E l’altro sviluppo che l’inquieta?
La decisione della Corte Suprema che ha riconosciuto l’immunità di Trump per lo meno per atti compiuti nella sua veste di presidente, atti con una valenza pubblica, e che ha rimesso ai giudici di merito la valutazione se per le incriminazioni per le quali sono avviati procedimenti giudiziari a carico di Trump, questa immunità possa o meno fatta valere. Il risultato pratico è che nessun processo potrà proseguire finché non si scioglie questo nodo e verosimilmente nessun processo arriverà a sentenza prima delle elezioni di novembre, il che favorisce ulteriormente la posizione di Trump. Il rischio di una rielezione di Trump è molto concreto, con tutto quello che ciò comporta, soprattutto sotto il profilo dell’imprevedibilità di questo ritorno di Trump alla Casa Bianca.

Questa crisi di leadership negli Stati Uniti non è in qualche modo il segno di una crisi più generale dell’Occidente, dei suoi valori, dei suoi principi, delle sue politiche?
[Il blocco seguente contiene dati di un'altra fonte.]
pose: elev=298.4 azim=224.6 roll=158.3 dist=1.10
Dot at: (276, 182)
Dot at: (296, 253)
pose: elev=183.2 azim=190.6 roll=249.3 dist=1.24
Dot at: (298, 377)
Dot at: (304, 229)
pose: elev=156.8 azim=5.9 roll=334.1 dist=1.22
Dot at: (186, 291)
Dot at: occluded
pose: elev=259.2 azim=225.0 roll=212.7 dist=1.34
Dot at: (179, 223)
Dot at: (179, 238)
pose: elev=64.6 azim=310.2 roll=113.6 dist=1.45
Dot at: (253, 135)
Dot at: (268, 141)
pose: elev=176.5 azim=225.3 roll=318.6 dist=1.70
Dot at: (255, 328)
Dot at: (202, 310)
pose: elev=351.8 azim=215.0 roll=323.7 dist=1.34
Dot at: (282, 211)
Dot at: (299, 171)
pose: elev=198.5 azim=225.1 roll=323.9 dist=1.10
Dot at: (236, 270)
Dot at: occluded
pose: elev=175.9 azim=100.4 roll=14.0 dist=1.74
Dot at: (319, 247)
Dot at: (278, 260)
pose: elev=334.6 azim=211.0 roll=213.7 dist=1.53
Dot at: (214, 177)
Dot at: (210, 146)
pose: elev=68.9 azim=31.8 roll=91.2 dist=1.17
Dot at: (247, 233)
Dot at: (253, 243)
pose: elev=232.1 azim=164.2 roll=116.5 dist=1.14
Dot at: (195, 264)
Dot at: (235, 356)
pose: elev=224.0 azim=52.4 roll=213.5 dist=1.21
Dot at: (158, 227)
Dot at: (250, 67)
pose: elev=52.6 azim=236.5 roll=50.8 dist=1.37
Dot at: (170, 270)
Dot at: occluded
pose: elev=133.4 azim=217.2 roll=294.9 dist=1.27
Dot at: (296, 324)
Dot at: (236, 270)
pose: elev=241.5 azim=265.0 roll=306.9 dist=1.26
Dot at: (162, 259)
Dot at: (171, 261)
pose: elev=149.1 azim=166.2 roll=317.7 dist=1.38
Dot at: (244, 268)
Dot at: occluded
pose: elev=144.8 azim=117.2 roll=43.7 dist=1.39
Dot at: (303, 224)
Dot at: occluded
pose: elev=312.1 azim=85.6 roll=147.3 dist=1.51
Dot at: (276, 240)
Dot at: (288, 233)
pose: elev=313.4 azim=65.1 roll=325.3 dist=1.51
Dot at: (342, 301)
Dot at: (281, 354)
Non arrivo a questo punto di pessimismo sullo stato di salute delle democrazie occidentali. Resta il fatto che quella che avrebbe dovuto essere considerata come la democrazia più solida, più forte, più resiliente al mondo, cioè quella americana, oggi sta dimostrando dei limiti clamorosi. Il fatto che quel sistema non sia riuscito a produrre due candidati più credibili e autorevoli di Biden e di Trump è un segnale molto inquietante della debolezza di quella democrazia. Resto convinto che, al fondo, il nostro sistema complessivo, che viene coniugato in maniera diversa dai Paesi del gruppo occidentale, resta il migliore. Sarebbe però un errore continuare nella contrapposizione tra democrazie e autocrazie, ritenendo che questa contrapposizione possa aiutare a definire una governance globale più efficace e più effettiva. Noi dovremmo rimanere saldamente a difesa dei nostri valori, dei nostri principi, dei nostri sistemi ma non cercare di imporli ad altri, perché questo nel corso della storia si è rivelato molto controproducente.